Unlike Greece, the Obama administration's proposed budget for 2010 shows it is in complete denial. There are a handful of factors -- the inexorable impetus of demographics, the miracle of compound interest and the growing role of government -- that cannot be ignored, no matter what your political persuasion. The fiscal situation of the United States combines all three of these factors and gives the formerly fringe, doom-and-gloom crowd newfound "street cred." And, looked at from the outside, the emerging culture of government entitlements and subsidies in the United States is scarcely different from the benefits enjoyed by Greek workers. As recently as 2007, the Transportation Department had only one person making $170,000 or more a year. Today, it has 1,690. Don't bother telling your kid to study hard so she can go to Harvard or Stanford Law School and to get a job at a top Wall Street Law firm. Chances are, she'd be better paid as a pencil pusher for the government.
How Hungary and New York City Got It Right
The irony is that despite a long tradition of fiscal profligacy, Greece's chance of solving its fiscal problems is much higher than the United States solving its own. The United States does not have the pressure of 15 other larger economies shoehorning it into economic austerity. And, the U.S. economy is a supertanker, compared to a speedboat that is Greece. When their backs are up against the wall, spending cuts and reforms in small countries can happen quickly.
Take the example of Hungary, last year's European bad boy. For all of the disfunction of that country's political system, when push came to shove, Hungary was able to call the political equivalent of a "time out" among incessantly squabbling political parties and appoint a technocratic government that pushed through otherwise politically unacceptable spending cuts. As a result, the country was able, with the help of the IMF, to pull back from economic collapse. By all objective measures, Hungary's Prime Minister Gordon Bajnai, a former colleague of mine, engineered an impressive (and frankly, surprisingly successful) turnaround. His reward? He's one of the most hated men in the country.
That's not a risk an approval-seeking Barack Obama would ever take. New York City offers the best example of what the federal government would have to do to avoid Greece's fate. Mayor Michael Bloomberg's New York is now facing a staggering $4.9-billion deficit. As with U.S. government workers, New York City public salaries skyrocketed, with teachers enjoying a 43% increase in the last few years. In response, Bloomberg has proposed austerity measures like closing Manhattan swimming pools. Presumably, New York City teachers can now afford their own.

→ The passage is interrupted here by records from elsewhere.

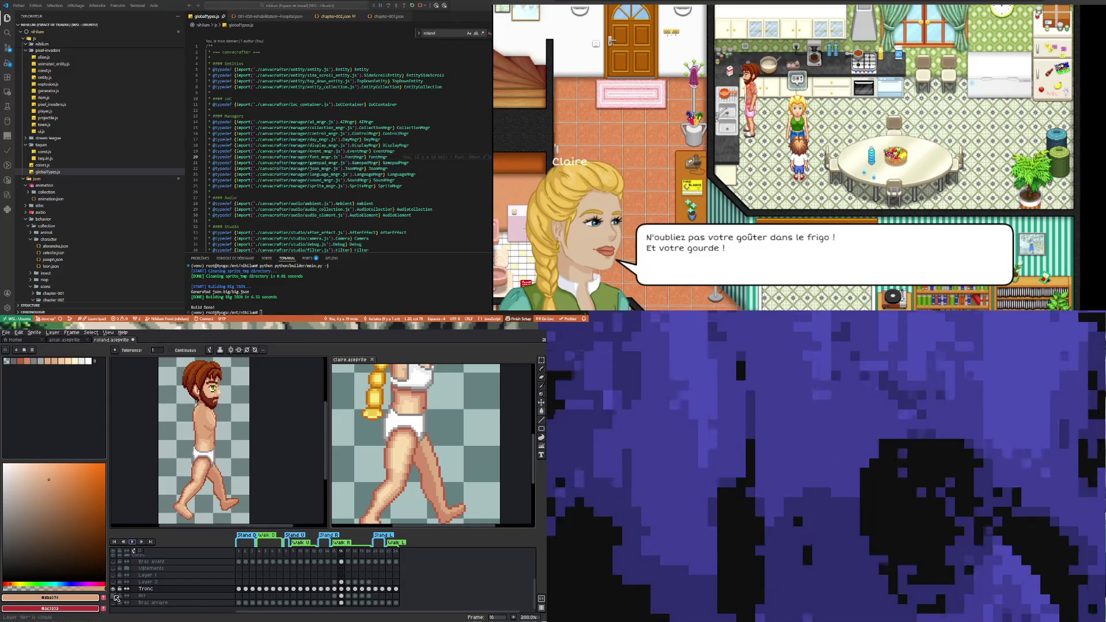
{"action": "left_click", "coordinate": [133, 541]}
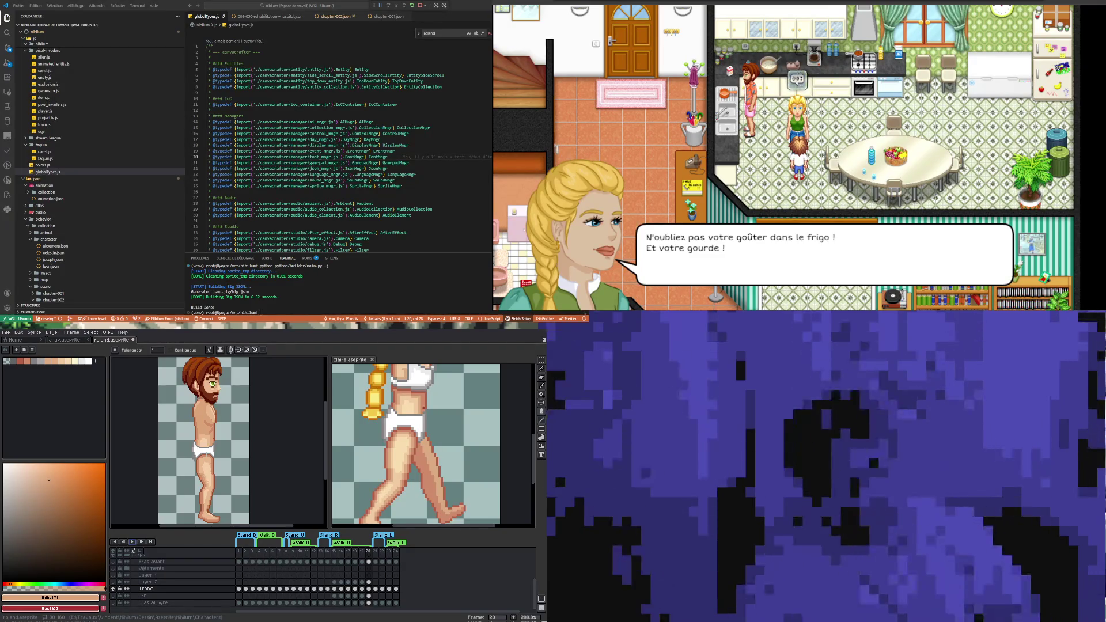
{"action": "scroll", "coordinate": [204, 460], "scroll_direction": "down", "scroll_amount": 3}
{"action": "scroll", "coordinate": [205, 460], "scroll_direction": "up", "scroll_amount": 3}
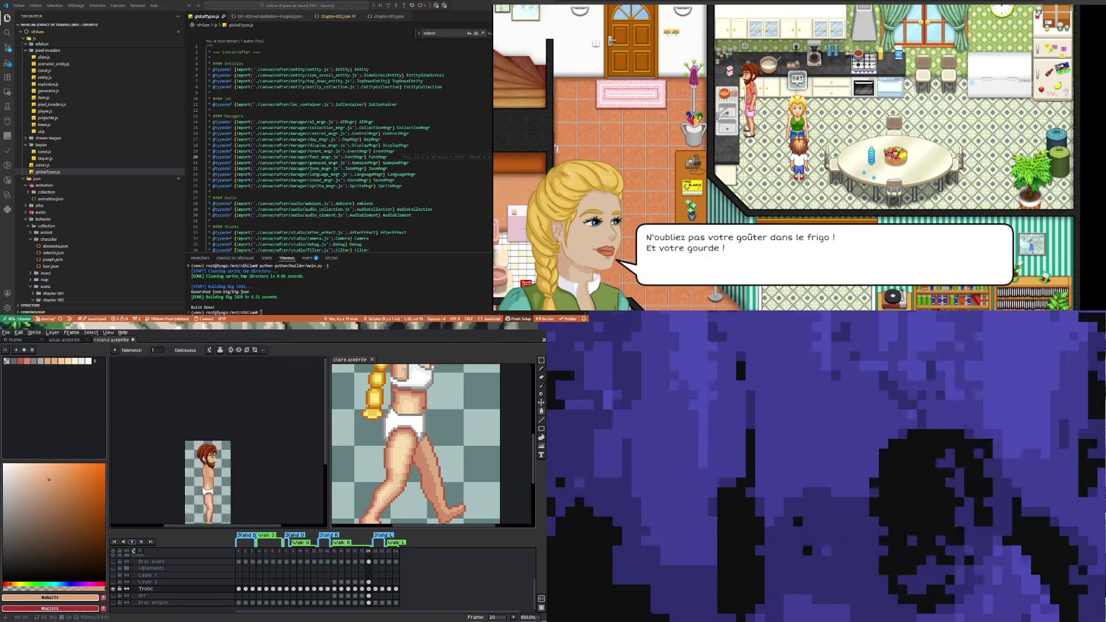
- Save roland.aseprite, then flick between frames 15 and 16 to compare leg poses
{"action": "scroll", "coordinate": [231, 455], "scroll_direction": "up", "scroll_amount": 1}
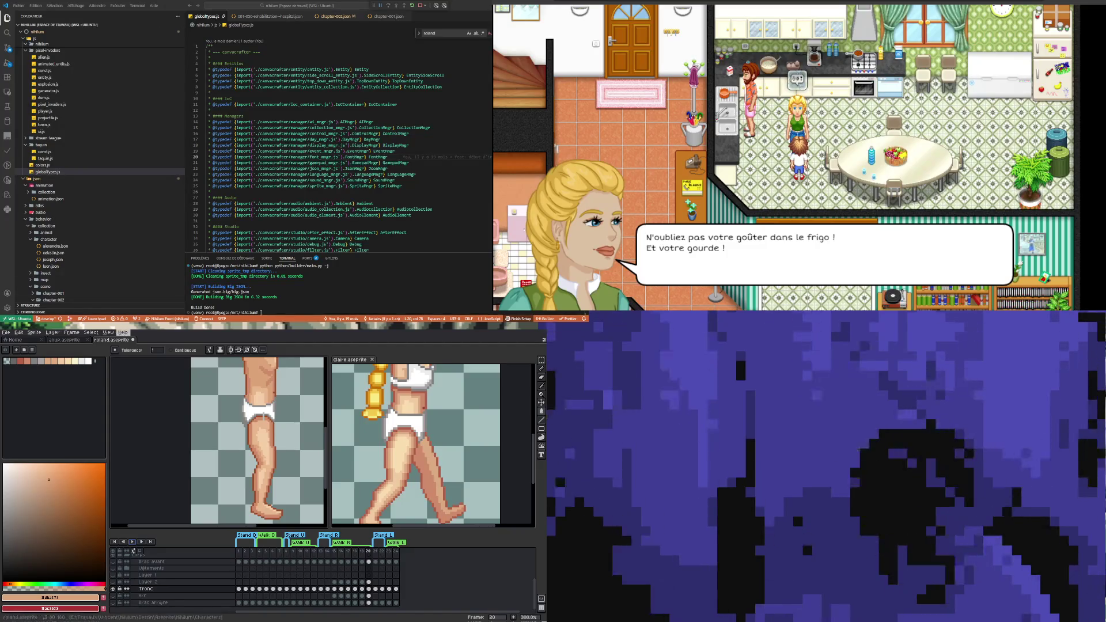
{"action": "key", "text": "ctrl+s"}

It is tempting to assert that if Bloomberg, a Democrat who is also an ex-businessman, was sitting in the White House, the federal government budget for 2010 would not include a projected deficit of $1.3 trillion. Nor is this a matter of which party's lever you pull when you go into the voting booth. Contrast Bloomberg's response to his fiscal crisis with that of a Republican bodybuilder-turned-actor at the helm of California or a Democratic political parvenu whose modest mastery of rhythmic cadences landed him in the White House.

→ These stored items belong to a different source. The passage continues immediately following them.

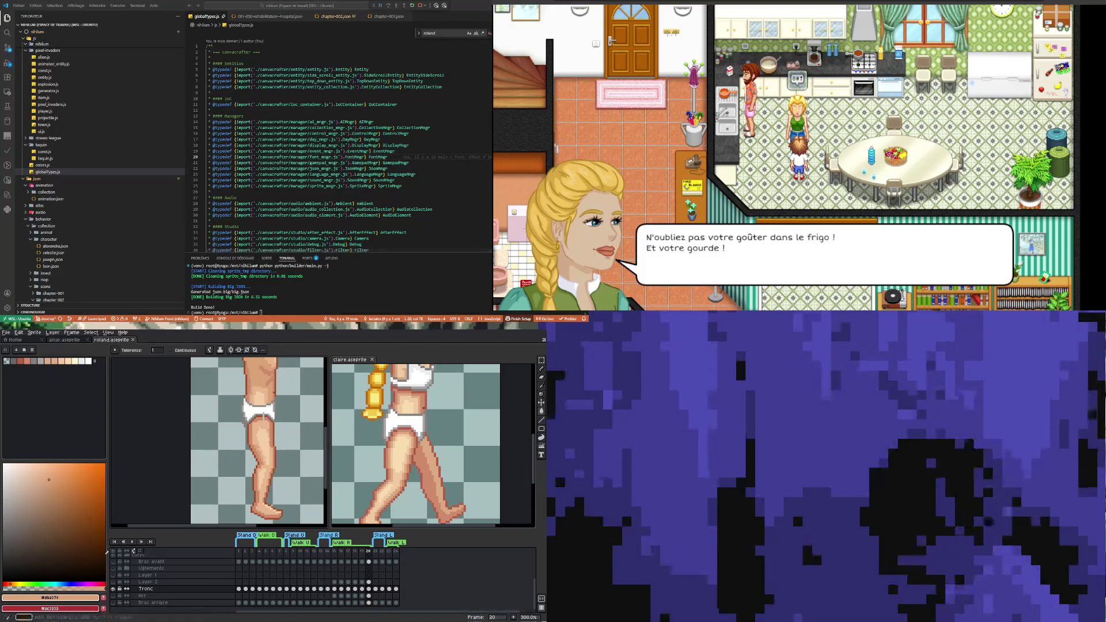
{"action": "left_click", "coordinate": [335, 589]}
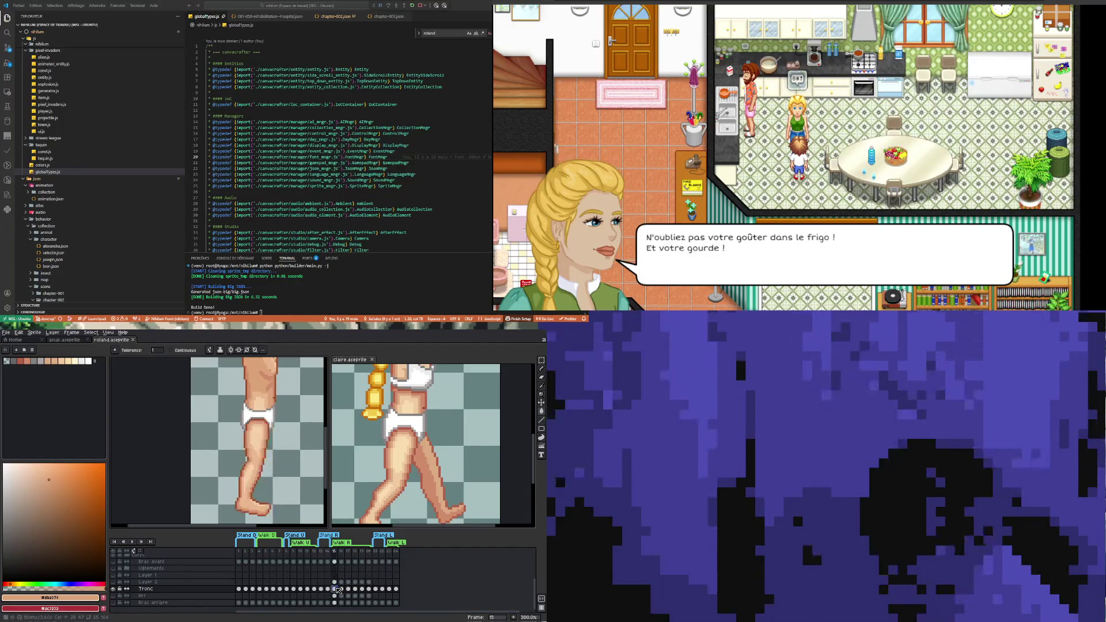
{"action": "left_click", "coordinate": [341, 589]}
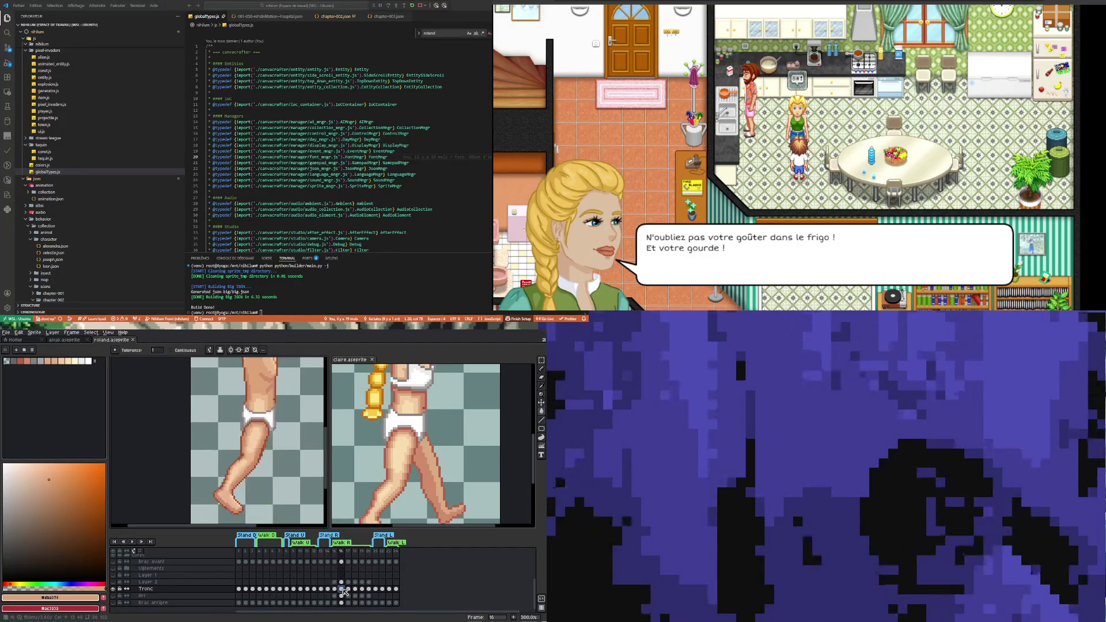
{"action": "left_click", "coordinate": [336, 589]}
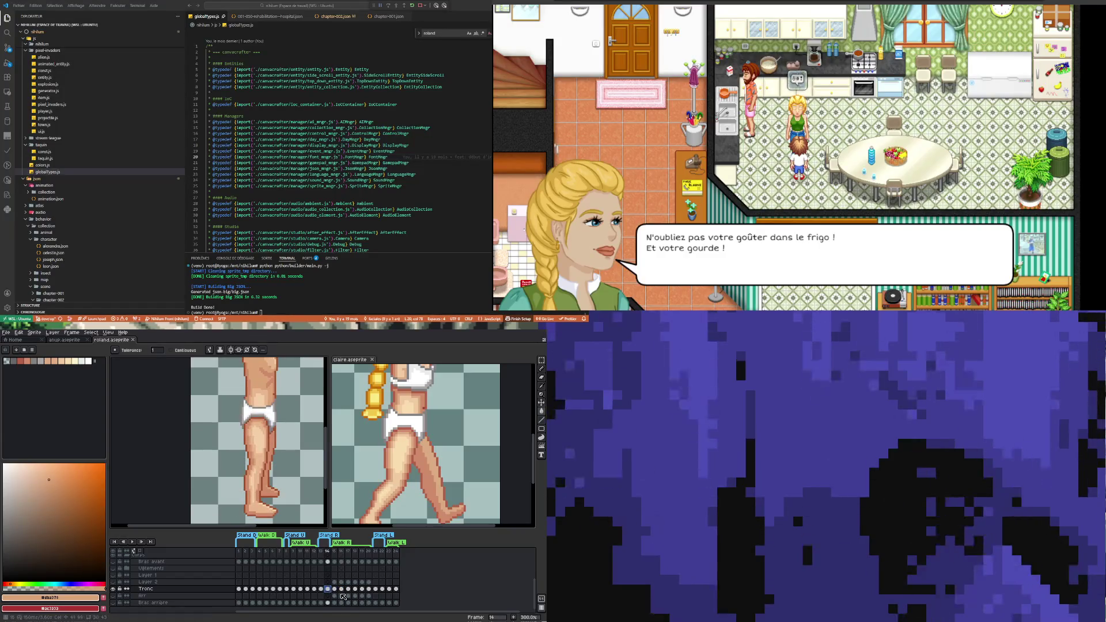
{"action": "left_click", "coordinate": [340, 589]}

Sadly, while Mayor Michael Bloomberg can make the necessary spending cuts in New York City, and Prime Minister Gordon Bajnai could do so in a small country like Hungary, it's unlikely to ever happen in the U.S. federal government. Although I am convinced that Greece eventually will do the right thing, the current crisis also shows how quickly things can get out of control. Once a country loses its credibility, things can head south very quickly.